Bad Evidence of Creation
His second mistake is about what counts as evidence for creation. We might give Paul a pass here, in his time the knowledge to explain this well had not yet been developed, though much more accurate ideas were available2.
“For his invisible attributes, namely, his eternal power and divine nature, have been clearly perceived, ever since the creation of the world, in the things that have been made. So they are without excuse.” (Romans 1:20)
We live in a universe of mechanistic causes and effects. Dominated by what we call entropy, the tendency for things to decay, to fall apart, to stop working. Useful things, like a house, don’t just appear, they need to be created. Therefor it stands to reason that both earth and life have a creator, or so theists would argue.
But there are two things that go against the tendency of entropy, attractive forces and learning systems. At the large scale of space, gravity attracts matter. This causes endless arrays of globes with discs at various scales: galaxies; star systems; planets. At a much smaller scale, electromagnetism can cause beautifully shaped crystals like quartz.
But most special of all is chemical self-replication, because it automatically embodies a learning system. Similar in function to the algorithms by which we train computers to recognize human speech, drive cars, or recognize cats in videos. Chemical self-replication, also known as evolution, is what shaped life.
Bad Intuitions
We can get a much clearer picture of the world, and see another of Paul’s mistakes, when we redefine a god as “anything bigger than us, that exerts power over us, but that we do not control”. Under that definition, a hurricane is a god, so would be a flood, or diseases. Gravity would be the god that shapes stars and planets. Chemical self-replication would be the god that shapes life-forms. All gods, but without minds.

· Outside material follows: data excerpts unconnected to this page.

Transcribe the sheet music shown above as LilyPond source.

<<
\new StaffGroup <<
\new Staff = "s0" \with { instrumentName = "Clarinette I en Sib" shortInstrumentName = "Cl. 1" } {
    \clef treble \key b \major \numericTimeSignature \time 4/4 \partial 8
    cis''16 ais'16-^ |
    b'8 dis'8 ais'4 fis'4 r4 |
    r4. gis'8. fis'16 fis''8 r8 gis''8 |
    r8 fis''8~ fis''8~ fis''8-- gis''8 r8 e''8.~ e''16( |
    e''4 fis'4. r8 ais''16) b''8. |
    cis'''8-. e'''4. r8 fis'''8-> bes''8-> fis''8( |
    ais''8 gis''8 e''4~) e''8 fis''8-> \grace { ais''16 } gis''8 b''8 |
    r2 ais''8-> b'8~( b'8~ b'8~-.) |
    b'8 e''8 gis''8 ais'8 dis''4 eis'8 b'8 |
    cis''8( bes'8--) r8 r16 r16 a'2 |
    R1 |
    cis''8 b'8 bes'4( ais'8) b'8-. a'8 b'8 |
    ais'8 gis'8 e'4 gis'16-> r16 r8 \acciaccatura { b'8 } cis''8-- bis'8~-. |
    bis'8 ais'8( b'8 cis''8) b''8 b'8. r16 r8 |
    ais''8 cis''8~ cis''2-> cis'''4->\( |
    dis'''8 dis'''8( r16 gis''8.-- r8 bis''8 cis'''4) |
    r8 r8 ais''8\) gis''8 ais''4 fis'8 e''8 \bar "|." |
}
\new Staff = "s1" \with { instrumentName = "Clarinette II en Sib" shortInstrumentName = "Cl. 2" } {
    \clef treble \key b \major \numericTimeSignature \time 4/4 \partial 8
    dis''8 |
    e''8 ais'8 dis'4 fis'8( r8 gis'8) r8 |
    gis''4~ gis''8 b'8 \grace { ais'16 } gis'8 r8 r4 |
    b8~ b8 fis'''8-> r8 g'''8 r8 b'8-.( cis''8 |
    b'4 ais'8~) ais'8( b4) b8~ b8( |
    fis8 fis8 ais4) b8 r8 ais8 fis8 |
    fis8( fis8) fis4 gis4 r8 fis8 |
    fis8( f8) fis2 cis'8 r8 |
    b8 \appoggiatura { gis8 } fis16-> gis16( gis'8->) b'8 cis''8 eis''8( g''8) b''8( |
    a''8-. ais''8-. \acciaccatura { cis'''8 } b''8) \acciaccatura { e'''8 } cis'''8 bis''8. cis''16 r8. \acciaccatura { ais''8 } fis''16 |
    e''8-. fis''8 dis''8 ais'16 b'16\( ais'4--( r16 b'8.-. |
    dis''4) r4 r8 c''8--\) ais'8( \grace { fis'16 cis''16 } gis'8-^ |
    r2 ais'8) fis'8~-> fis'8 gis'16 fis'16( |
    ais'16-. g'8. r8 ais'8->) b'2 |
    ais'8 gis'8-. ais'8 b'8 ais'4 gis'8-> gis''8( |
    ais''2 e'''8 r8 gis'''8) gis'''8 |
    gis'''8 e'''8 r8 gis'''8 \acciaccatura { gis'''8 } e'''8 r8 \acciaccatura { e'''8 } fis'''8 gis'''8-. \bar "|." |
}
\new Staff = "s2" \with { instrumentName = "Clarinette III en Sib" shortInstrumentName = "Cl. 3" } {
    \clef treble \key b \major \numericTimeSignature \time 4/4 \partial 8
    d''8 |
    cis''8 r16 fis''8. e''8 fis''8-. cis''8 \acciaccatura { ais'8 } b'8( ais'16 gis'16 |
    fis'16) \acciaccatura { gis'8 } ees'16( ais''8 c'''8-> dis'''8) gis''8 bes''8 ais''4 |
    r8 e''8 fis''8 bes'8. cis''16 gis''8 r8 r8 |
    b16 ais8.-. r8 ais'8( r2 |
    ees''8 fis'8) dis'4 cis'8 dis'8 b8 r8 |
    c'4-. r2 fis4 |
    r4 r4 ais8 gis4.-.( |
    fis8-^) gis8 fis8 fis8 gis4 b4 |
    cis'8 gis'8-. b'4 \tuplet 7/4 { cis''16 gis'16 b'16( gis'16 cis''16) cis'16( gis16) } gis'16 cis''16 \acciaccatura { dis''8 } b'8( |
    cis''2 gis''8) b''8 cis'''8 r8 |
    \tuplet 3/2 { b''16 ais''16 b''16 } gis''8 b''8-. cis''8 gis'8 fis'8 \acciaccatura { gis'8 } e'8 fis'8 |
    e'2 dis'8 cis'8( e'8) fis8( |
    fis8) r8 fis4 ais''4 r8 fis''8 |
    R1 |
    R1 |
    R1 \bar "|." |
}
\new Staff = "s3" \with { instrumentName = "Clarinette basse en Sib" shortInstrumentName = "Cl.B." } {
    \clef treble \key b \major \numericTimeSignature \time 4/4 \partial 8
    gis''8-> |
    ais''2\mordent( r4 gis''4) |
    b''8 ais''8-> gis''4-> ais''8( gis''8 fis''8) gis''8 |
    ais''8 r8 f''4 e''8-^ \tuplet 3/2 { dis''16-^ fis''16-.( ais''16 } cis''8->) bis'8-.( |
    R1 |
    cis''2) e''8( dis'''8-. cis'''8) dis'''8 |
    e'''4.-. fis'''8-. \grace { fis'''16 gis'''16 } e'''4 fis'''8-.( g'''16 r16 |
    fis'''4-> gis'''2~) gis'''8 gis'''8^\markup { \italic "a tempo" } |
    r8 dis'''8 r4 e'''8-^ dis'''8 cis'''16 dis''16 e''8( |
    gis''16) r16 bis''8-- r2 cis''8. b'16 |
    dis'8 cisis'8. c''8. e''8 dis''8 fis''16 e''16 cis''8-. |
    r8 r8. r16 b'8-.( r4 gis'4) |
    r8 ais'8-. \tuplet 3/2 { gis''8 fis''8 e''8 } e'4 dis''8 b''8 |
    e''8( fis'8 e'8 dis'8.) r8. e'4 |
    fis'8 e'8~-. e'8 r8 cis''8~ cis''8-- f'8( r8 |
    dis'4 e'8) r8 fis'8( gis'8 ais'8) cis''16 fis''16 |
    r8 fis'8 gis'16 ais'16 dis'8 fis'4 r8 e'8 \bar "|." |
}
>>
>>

Moreover so would market forces be a god. Tradition and culture be a god. And civilization itself be a god. One that gives peace, food, schools, doctors, economic progress, if properly honored by being a decent human being.
“And since they did not see fit to acknowledge God, God gave them up to a debased mind to do what ought not to be done.” (Romans 1:28)
If what Paul writes here were true of an actual god, he would have to be a monster, actively punishing non-belief by means of mind control.
But if it were a mindless god, a system of interactions where certain choices have certain consequences, then it all makes sense. Live by lying, stealing or worse, and you are corrupting the world around you, which in the long run is bad, even for yourself.
Conclusion
Everybody is free to believe what they want, or to live by what convinces them. But it is better to first be an honest, open and objective observer of the world, and then make your choices according to your preferences.
Paul goes on for 16 chapters, but after these three initial mistakes, I doubt he has any knowledge of an actual god, an actual invisible mind that somehow exerts power over us.
Many have the intuition that a believe in god leads to moral people and a better world. But why can that not be replaced with a believe in humanism? We are all invested in society and the world at large, the better it is, the better off we are, the better off our loved ones are.